Intersting article about May Pang's new book "Instamatic Karma";
A Fond Look at Lennon’s ‘Lost Weekend’
By ALLAN KOZINN
Published: March 12, 2008
If there’s one thing that May Pang has been fighting for the last 28 years, it’s the idea that John Lennon was depressed, isolated and out of control during the 18 months she lived with him, from the summer of 1973 to early 1975, when he reconciled with his second wife, Yoko Ono.
Lennon himself fostered that notion by referring to the time as his “Lost Weekend” in interviews he gave in 1980, when he released “Double Fantasy,” a joint album with Ms.

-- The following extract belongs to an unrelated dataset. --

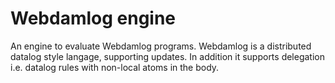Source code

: * Webdamlog engine

An engine to evaluate Webdamlog programs.  Webdamlog is a distributed
datalog style langage, supporting updates.  In addition it supports delegation i.e. datalog rules with non-local atoms in the body.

Ono that was his return to music-making after five years’ silence. And lurid, oft-repeated tales of a drunken Lennon’s being evicted from the Troubadour, a nightclub in Los Angeles, seemed to support that image.

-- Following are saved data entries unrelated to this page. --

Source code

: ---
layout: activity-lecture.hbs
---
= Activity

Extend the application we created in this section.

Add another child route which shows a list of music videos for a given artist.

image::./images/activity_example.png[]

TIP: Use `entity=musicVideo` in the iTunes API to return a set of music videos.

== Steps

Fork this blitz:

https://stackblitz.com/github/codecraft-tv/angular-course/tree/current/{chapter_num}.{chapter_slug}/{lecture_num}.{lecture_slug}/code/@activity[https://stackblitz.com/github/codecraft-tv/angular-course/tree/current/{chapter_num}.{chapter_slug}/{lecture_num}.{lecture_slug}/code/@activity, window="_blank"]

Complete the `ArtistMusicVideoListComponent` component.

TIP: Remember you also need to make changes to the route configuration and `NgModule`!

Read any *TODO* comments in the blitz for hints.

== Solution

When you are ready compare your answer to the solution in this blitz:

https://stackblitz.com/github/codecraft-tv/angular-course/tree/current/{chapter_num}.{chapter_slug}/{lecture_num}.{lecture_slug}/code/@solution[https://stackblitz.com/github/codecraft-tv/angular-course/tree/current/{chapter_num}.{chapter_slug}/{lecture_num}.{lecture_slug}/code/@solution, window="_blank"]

But to Ms. Pang, now 57, the “Lost Weekend” was a remarkably productive time, during which Lennon completed three albums — “Mind Games,” “Walls and Bridges” and “Rock ’n’ Roll” — produced albums for Ringo Starr and Harry Nilsson, and recorded with David Bowie, Elton John and Mick Jagger. And having already detailed these experiences (along with the Troubadour expulsions and other dark moments) in “Loving John,” her 1983 memoir, Ms. Pang has returned with the photographic evidence.